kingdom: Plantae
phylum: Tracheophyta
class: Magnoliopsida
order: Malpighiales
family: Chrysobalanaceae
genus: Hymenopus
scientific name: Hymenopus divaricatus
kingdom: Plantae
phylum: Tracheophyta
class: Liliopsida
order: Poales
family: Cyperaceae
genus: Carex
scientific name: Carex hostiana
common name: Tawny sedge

--

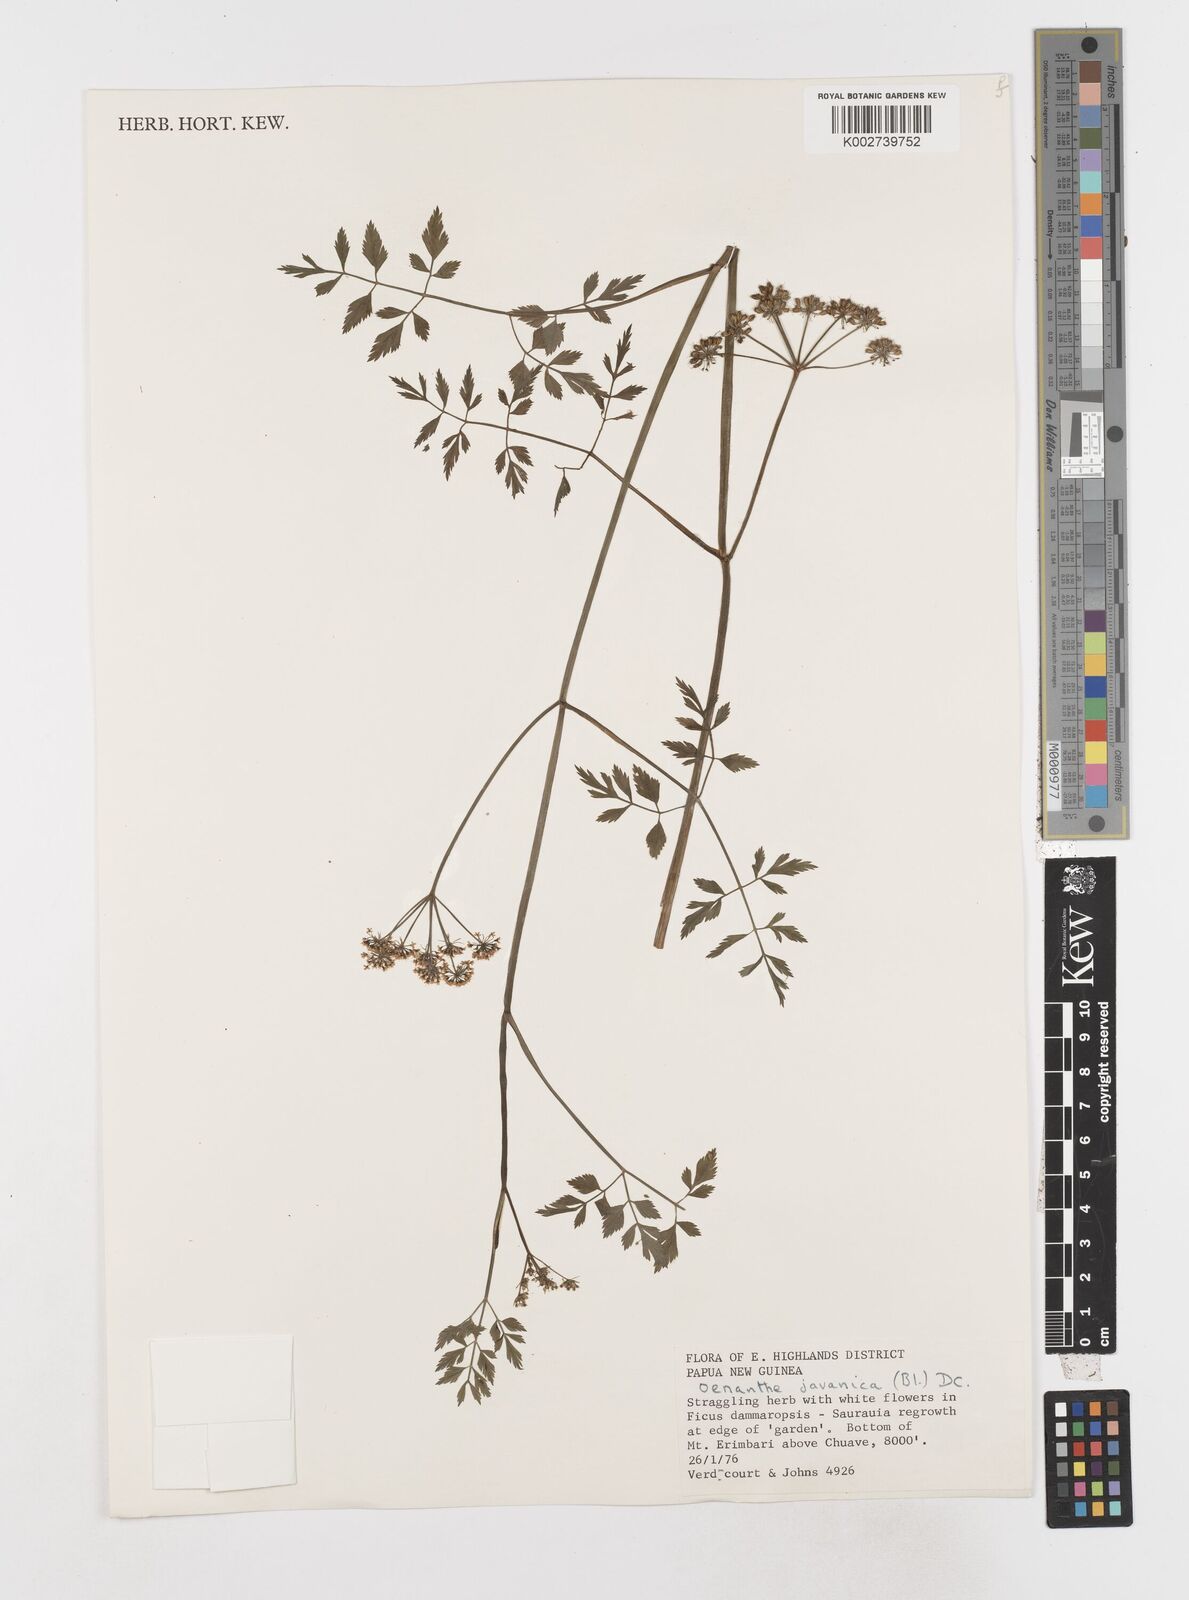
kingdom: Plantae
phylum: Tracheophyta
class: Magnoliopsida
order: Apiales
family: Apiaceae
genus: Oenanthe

■ **Required task**
Pick out every line of the data above that contains the word "name", and copy each one.

■ **Result of the exercise**
scientific name: Hymenopus divaricatus
scientific name: Carex hostiana
common name: Tawny sedge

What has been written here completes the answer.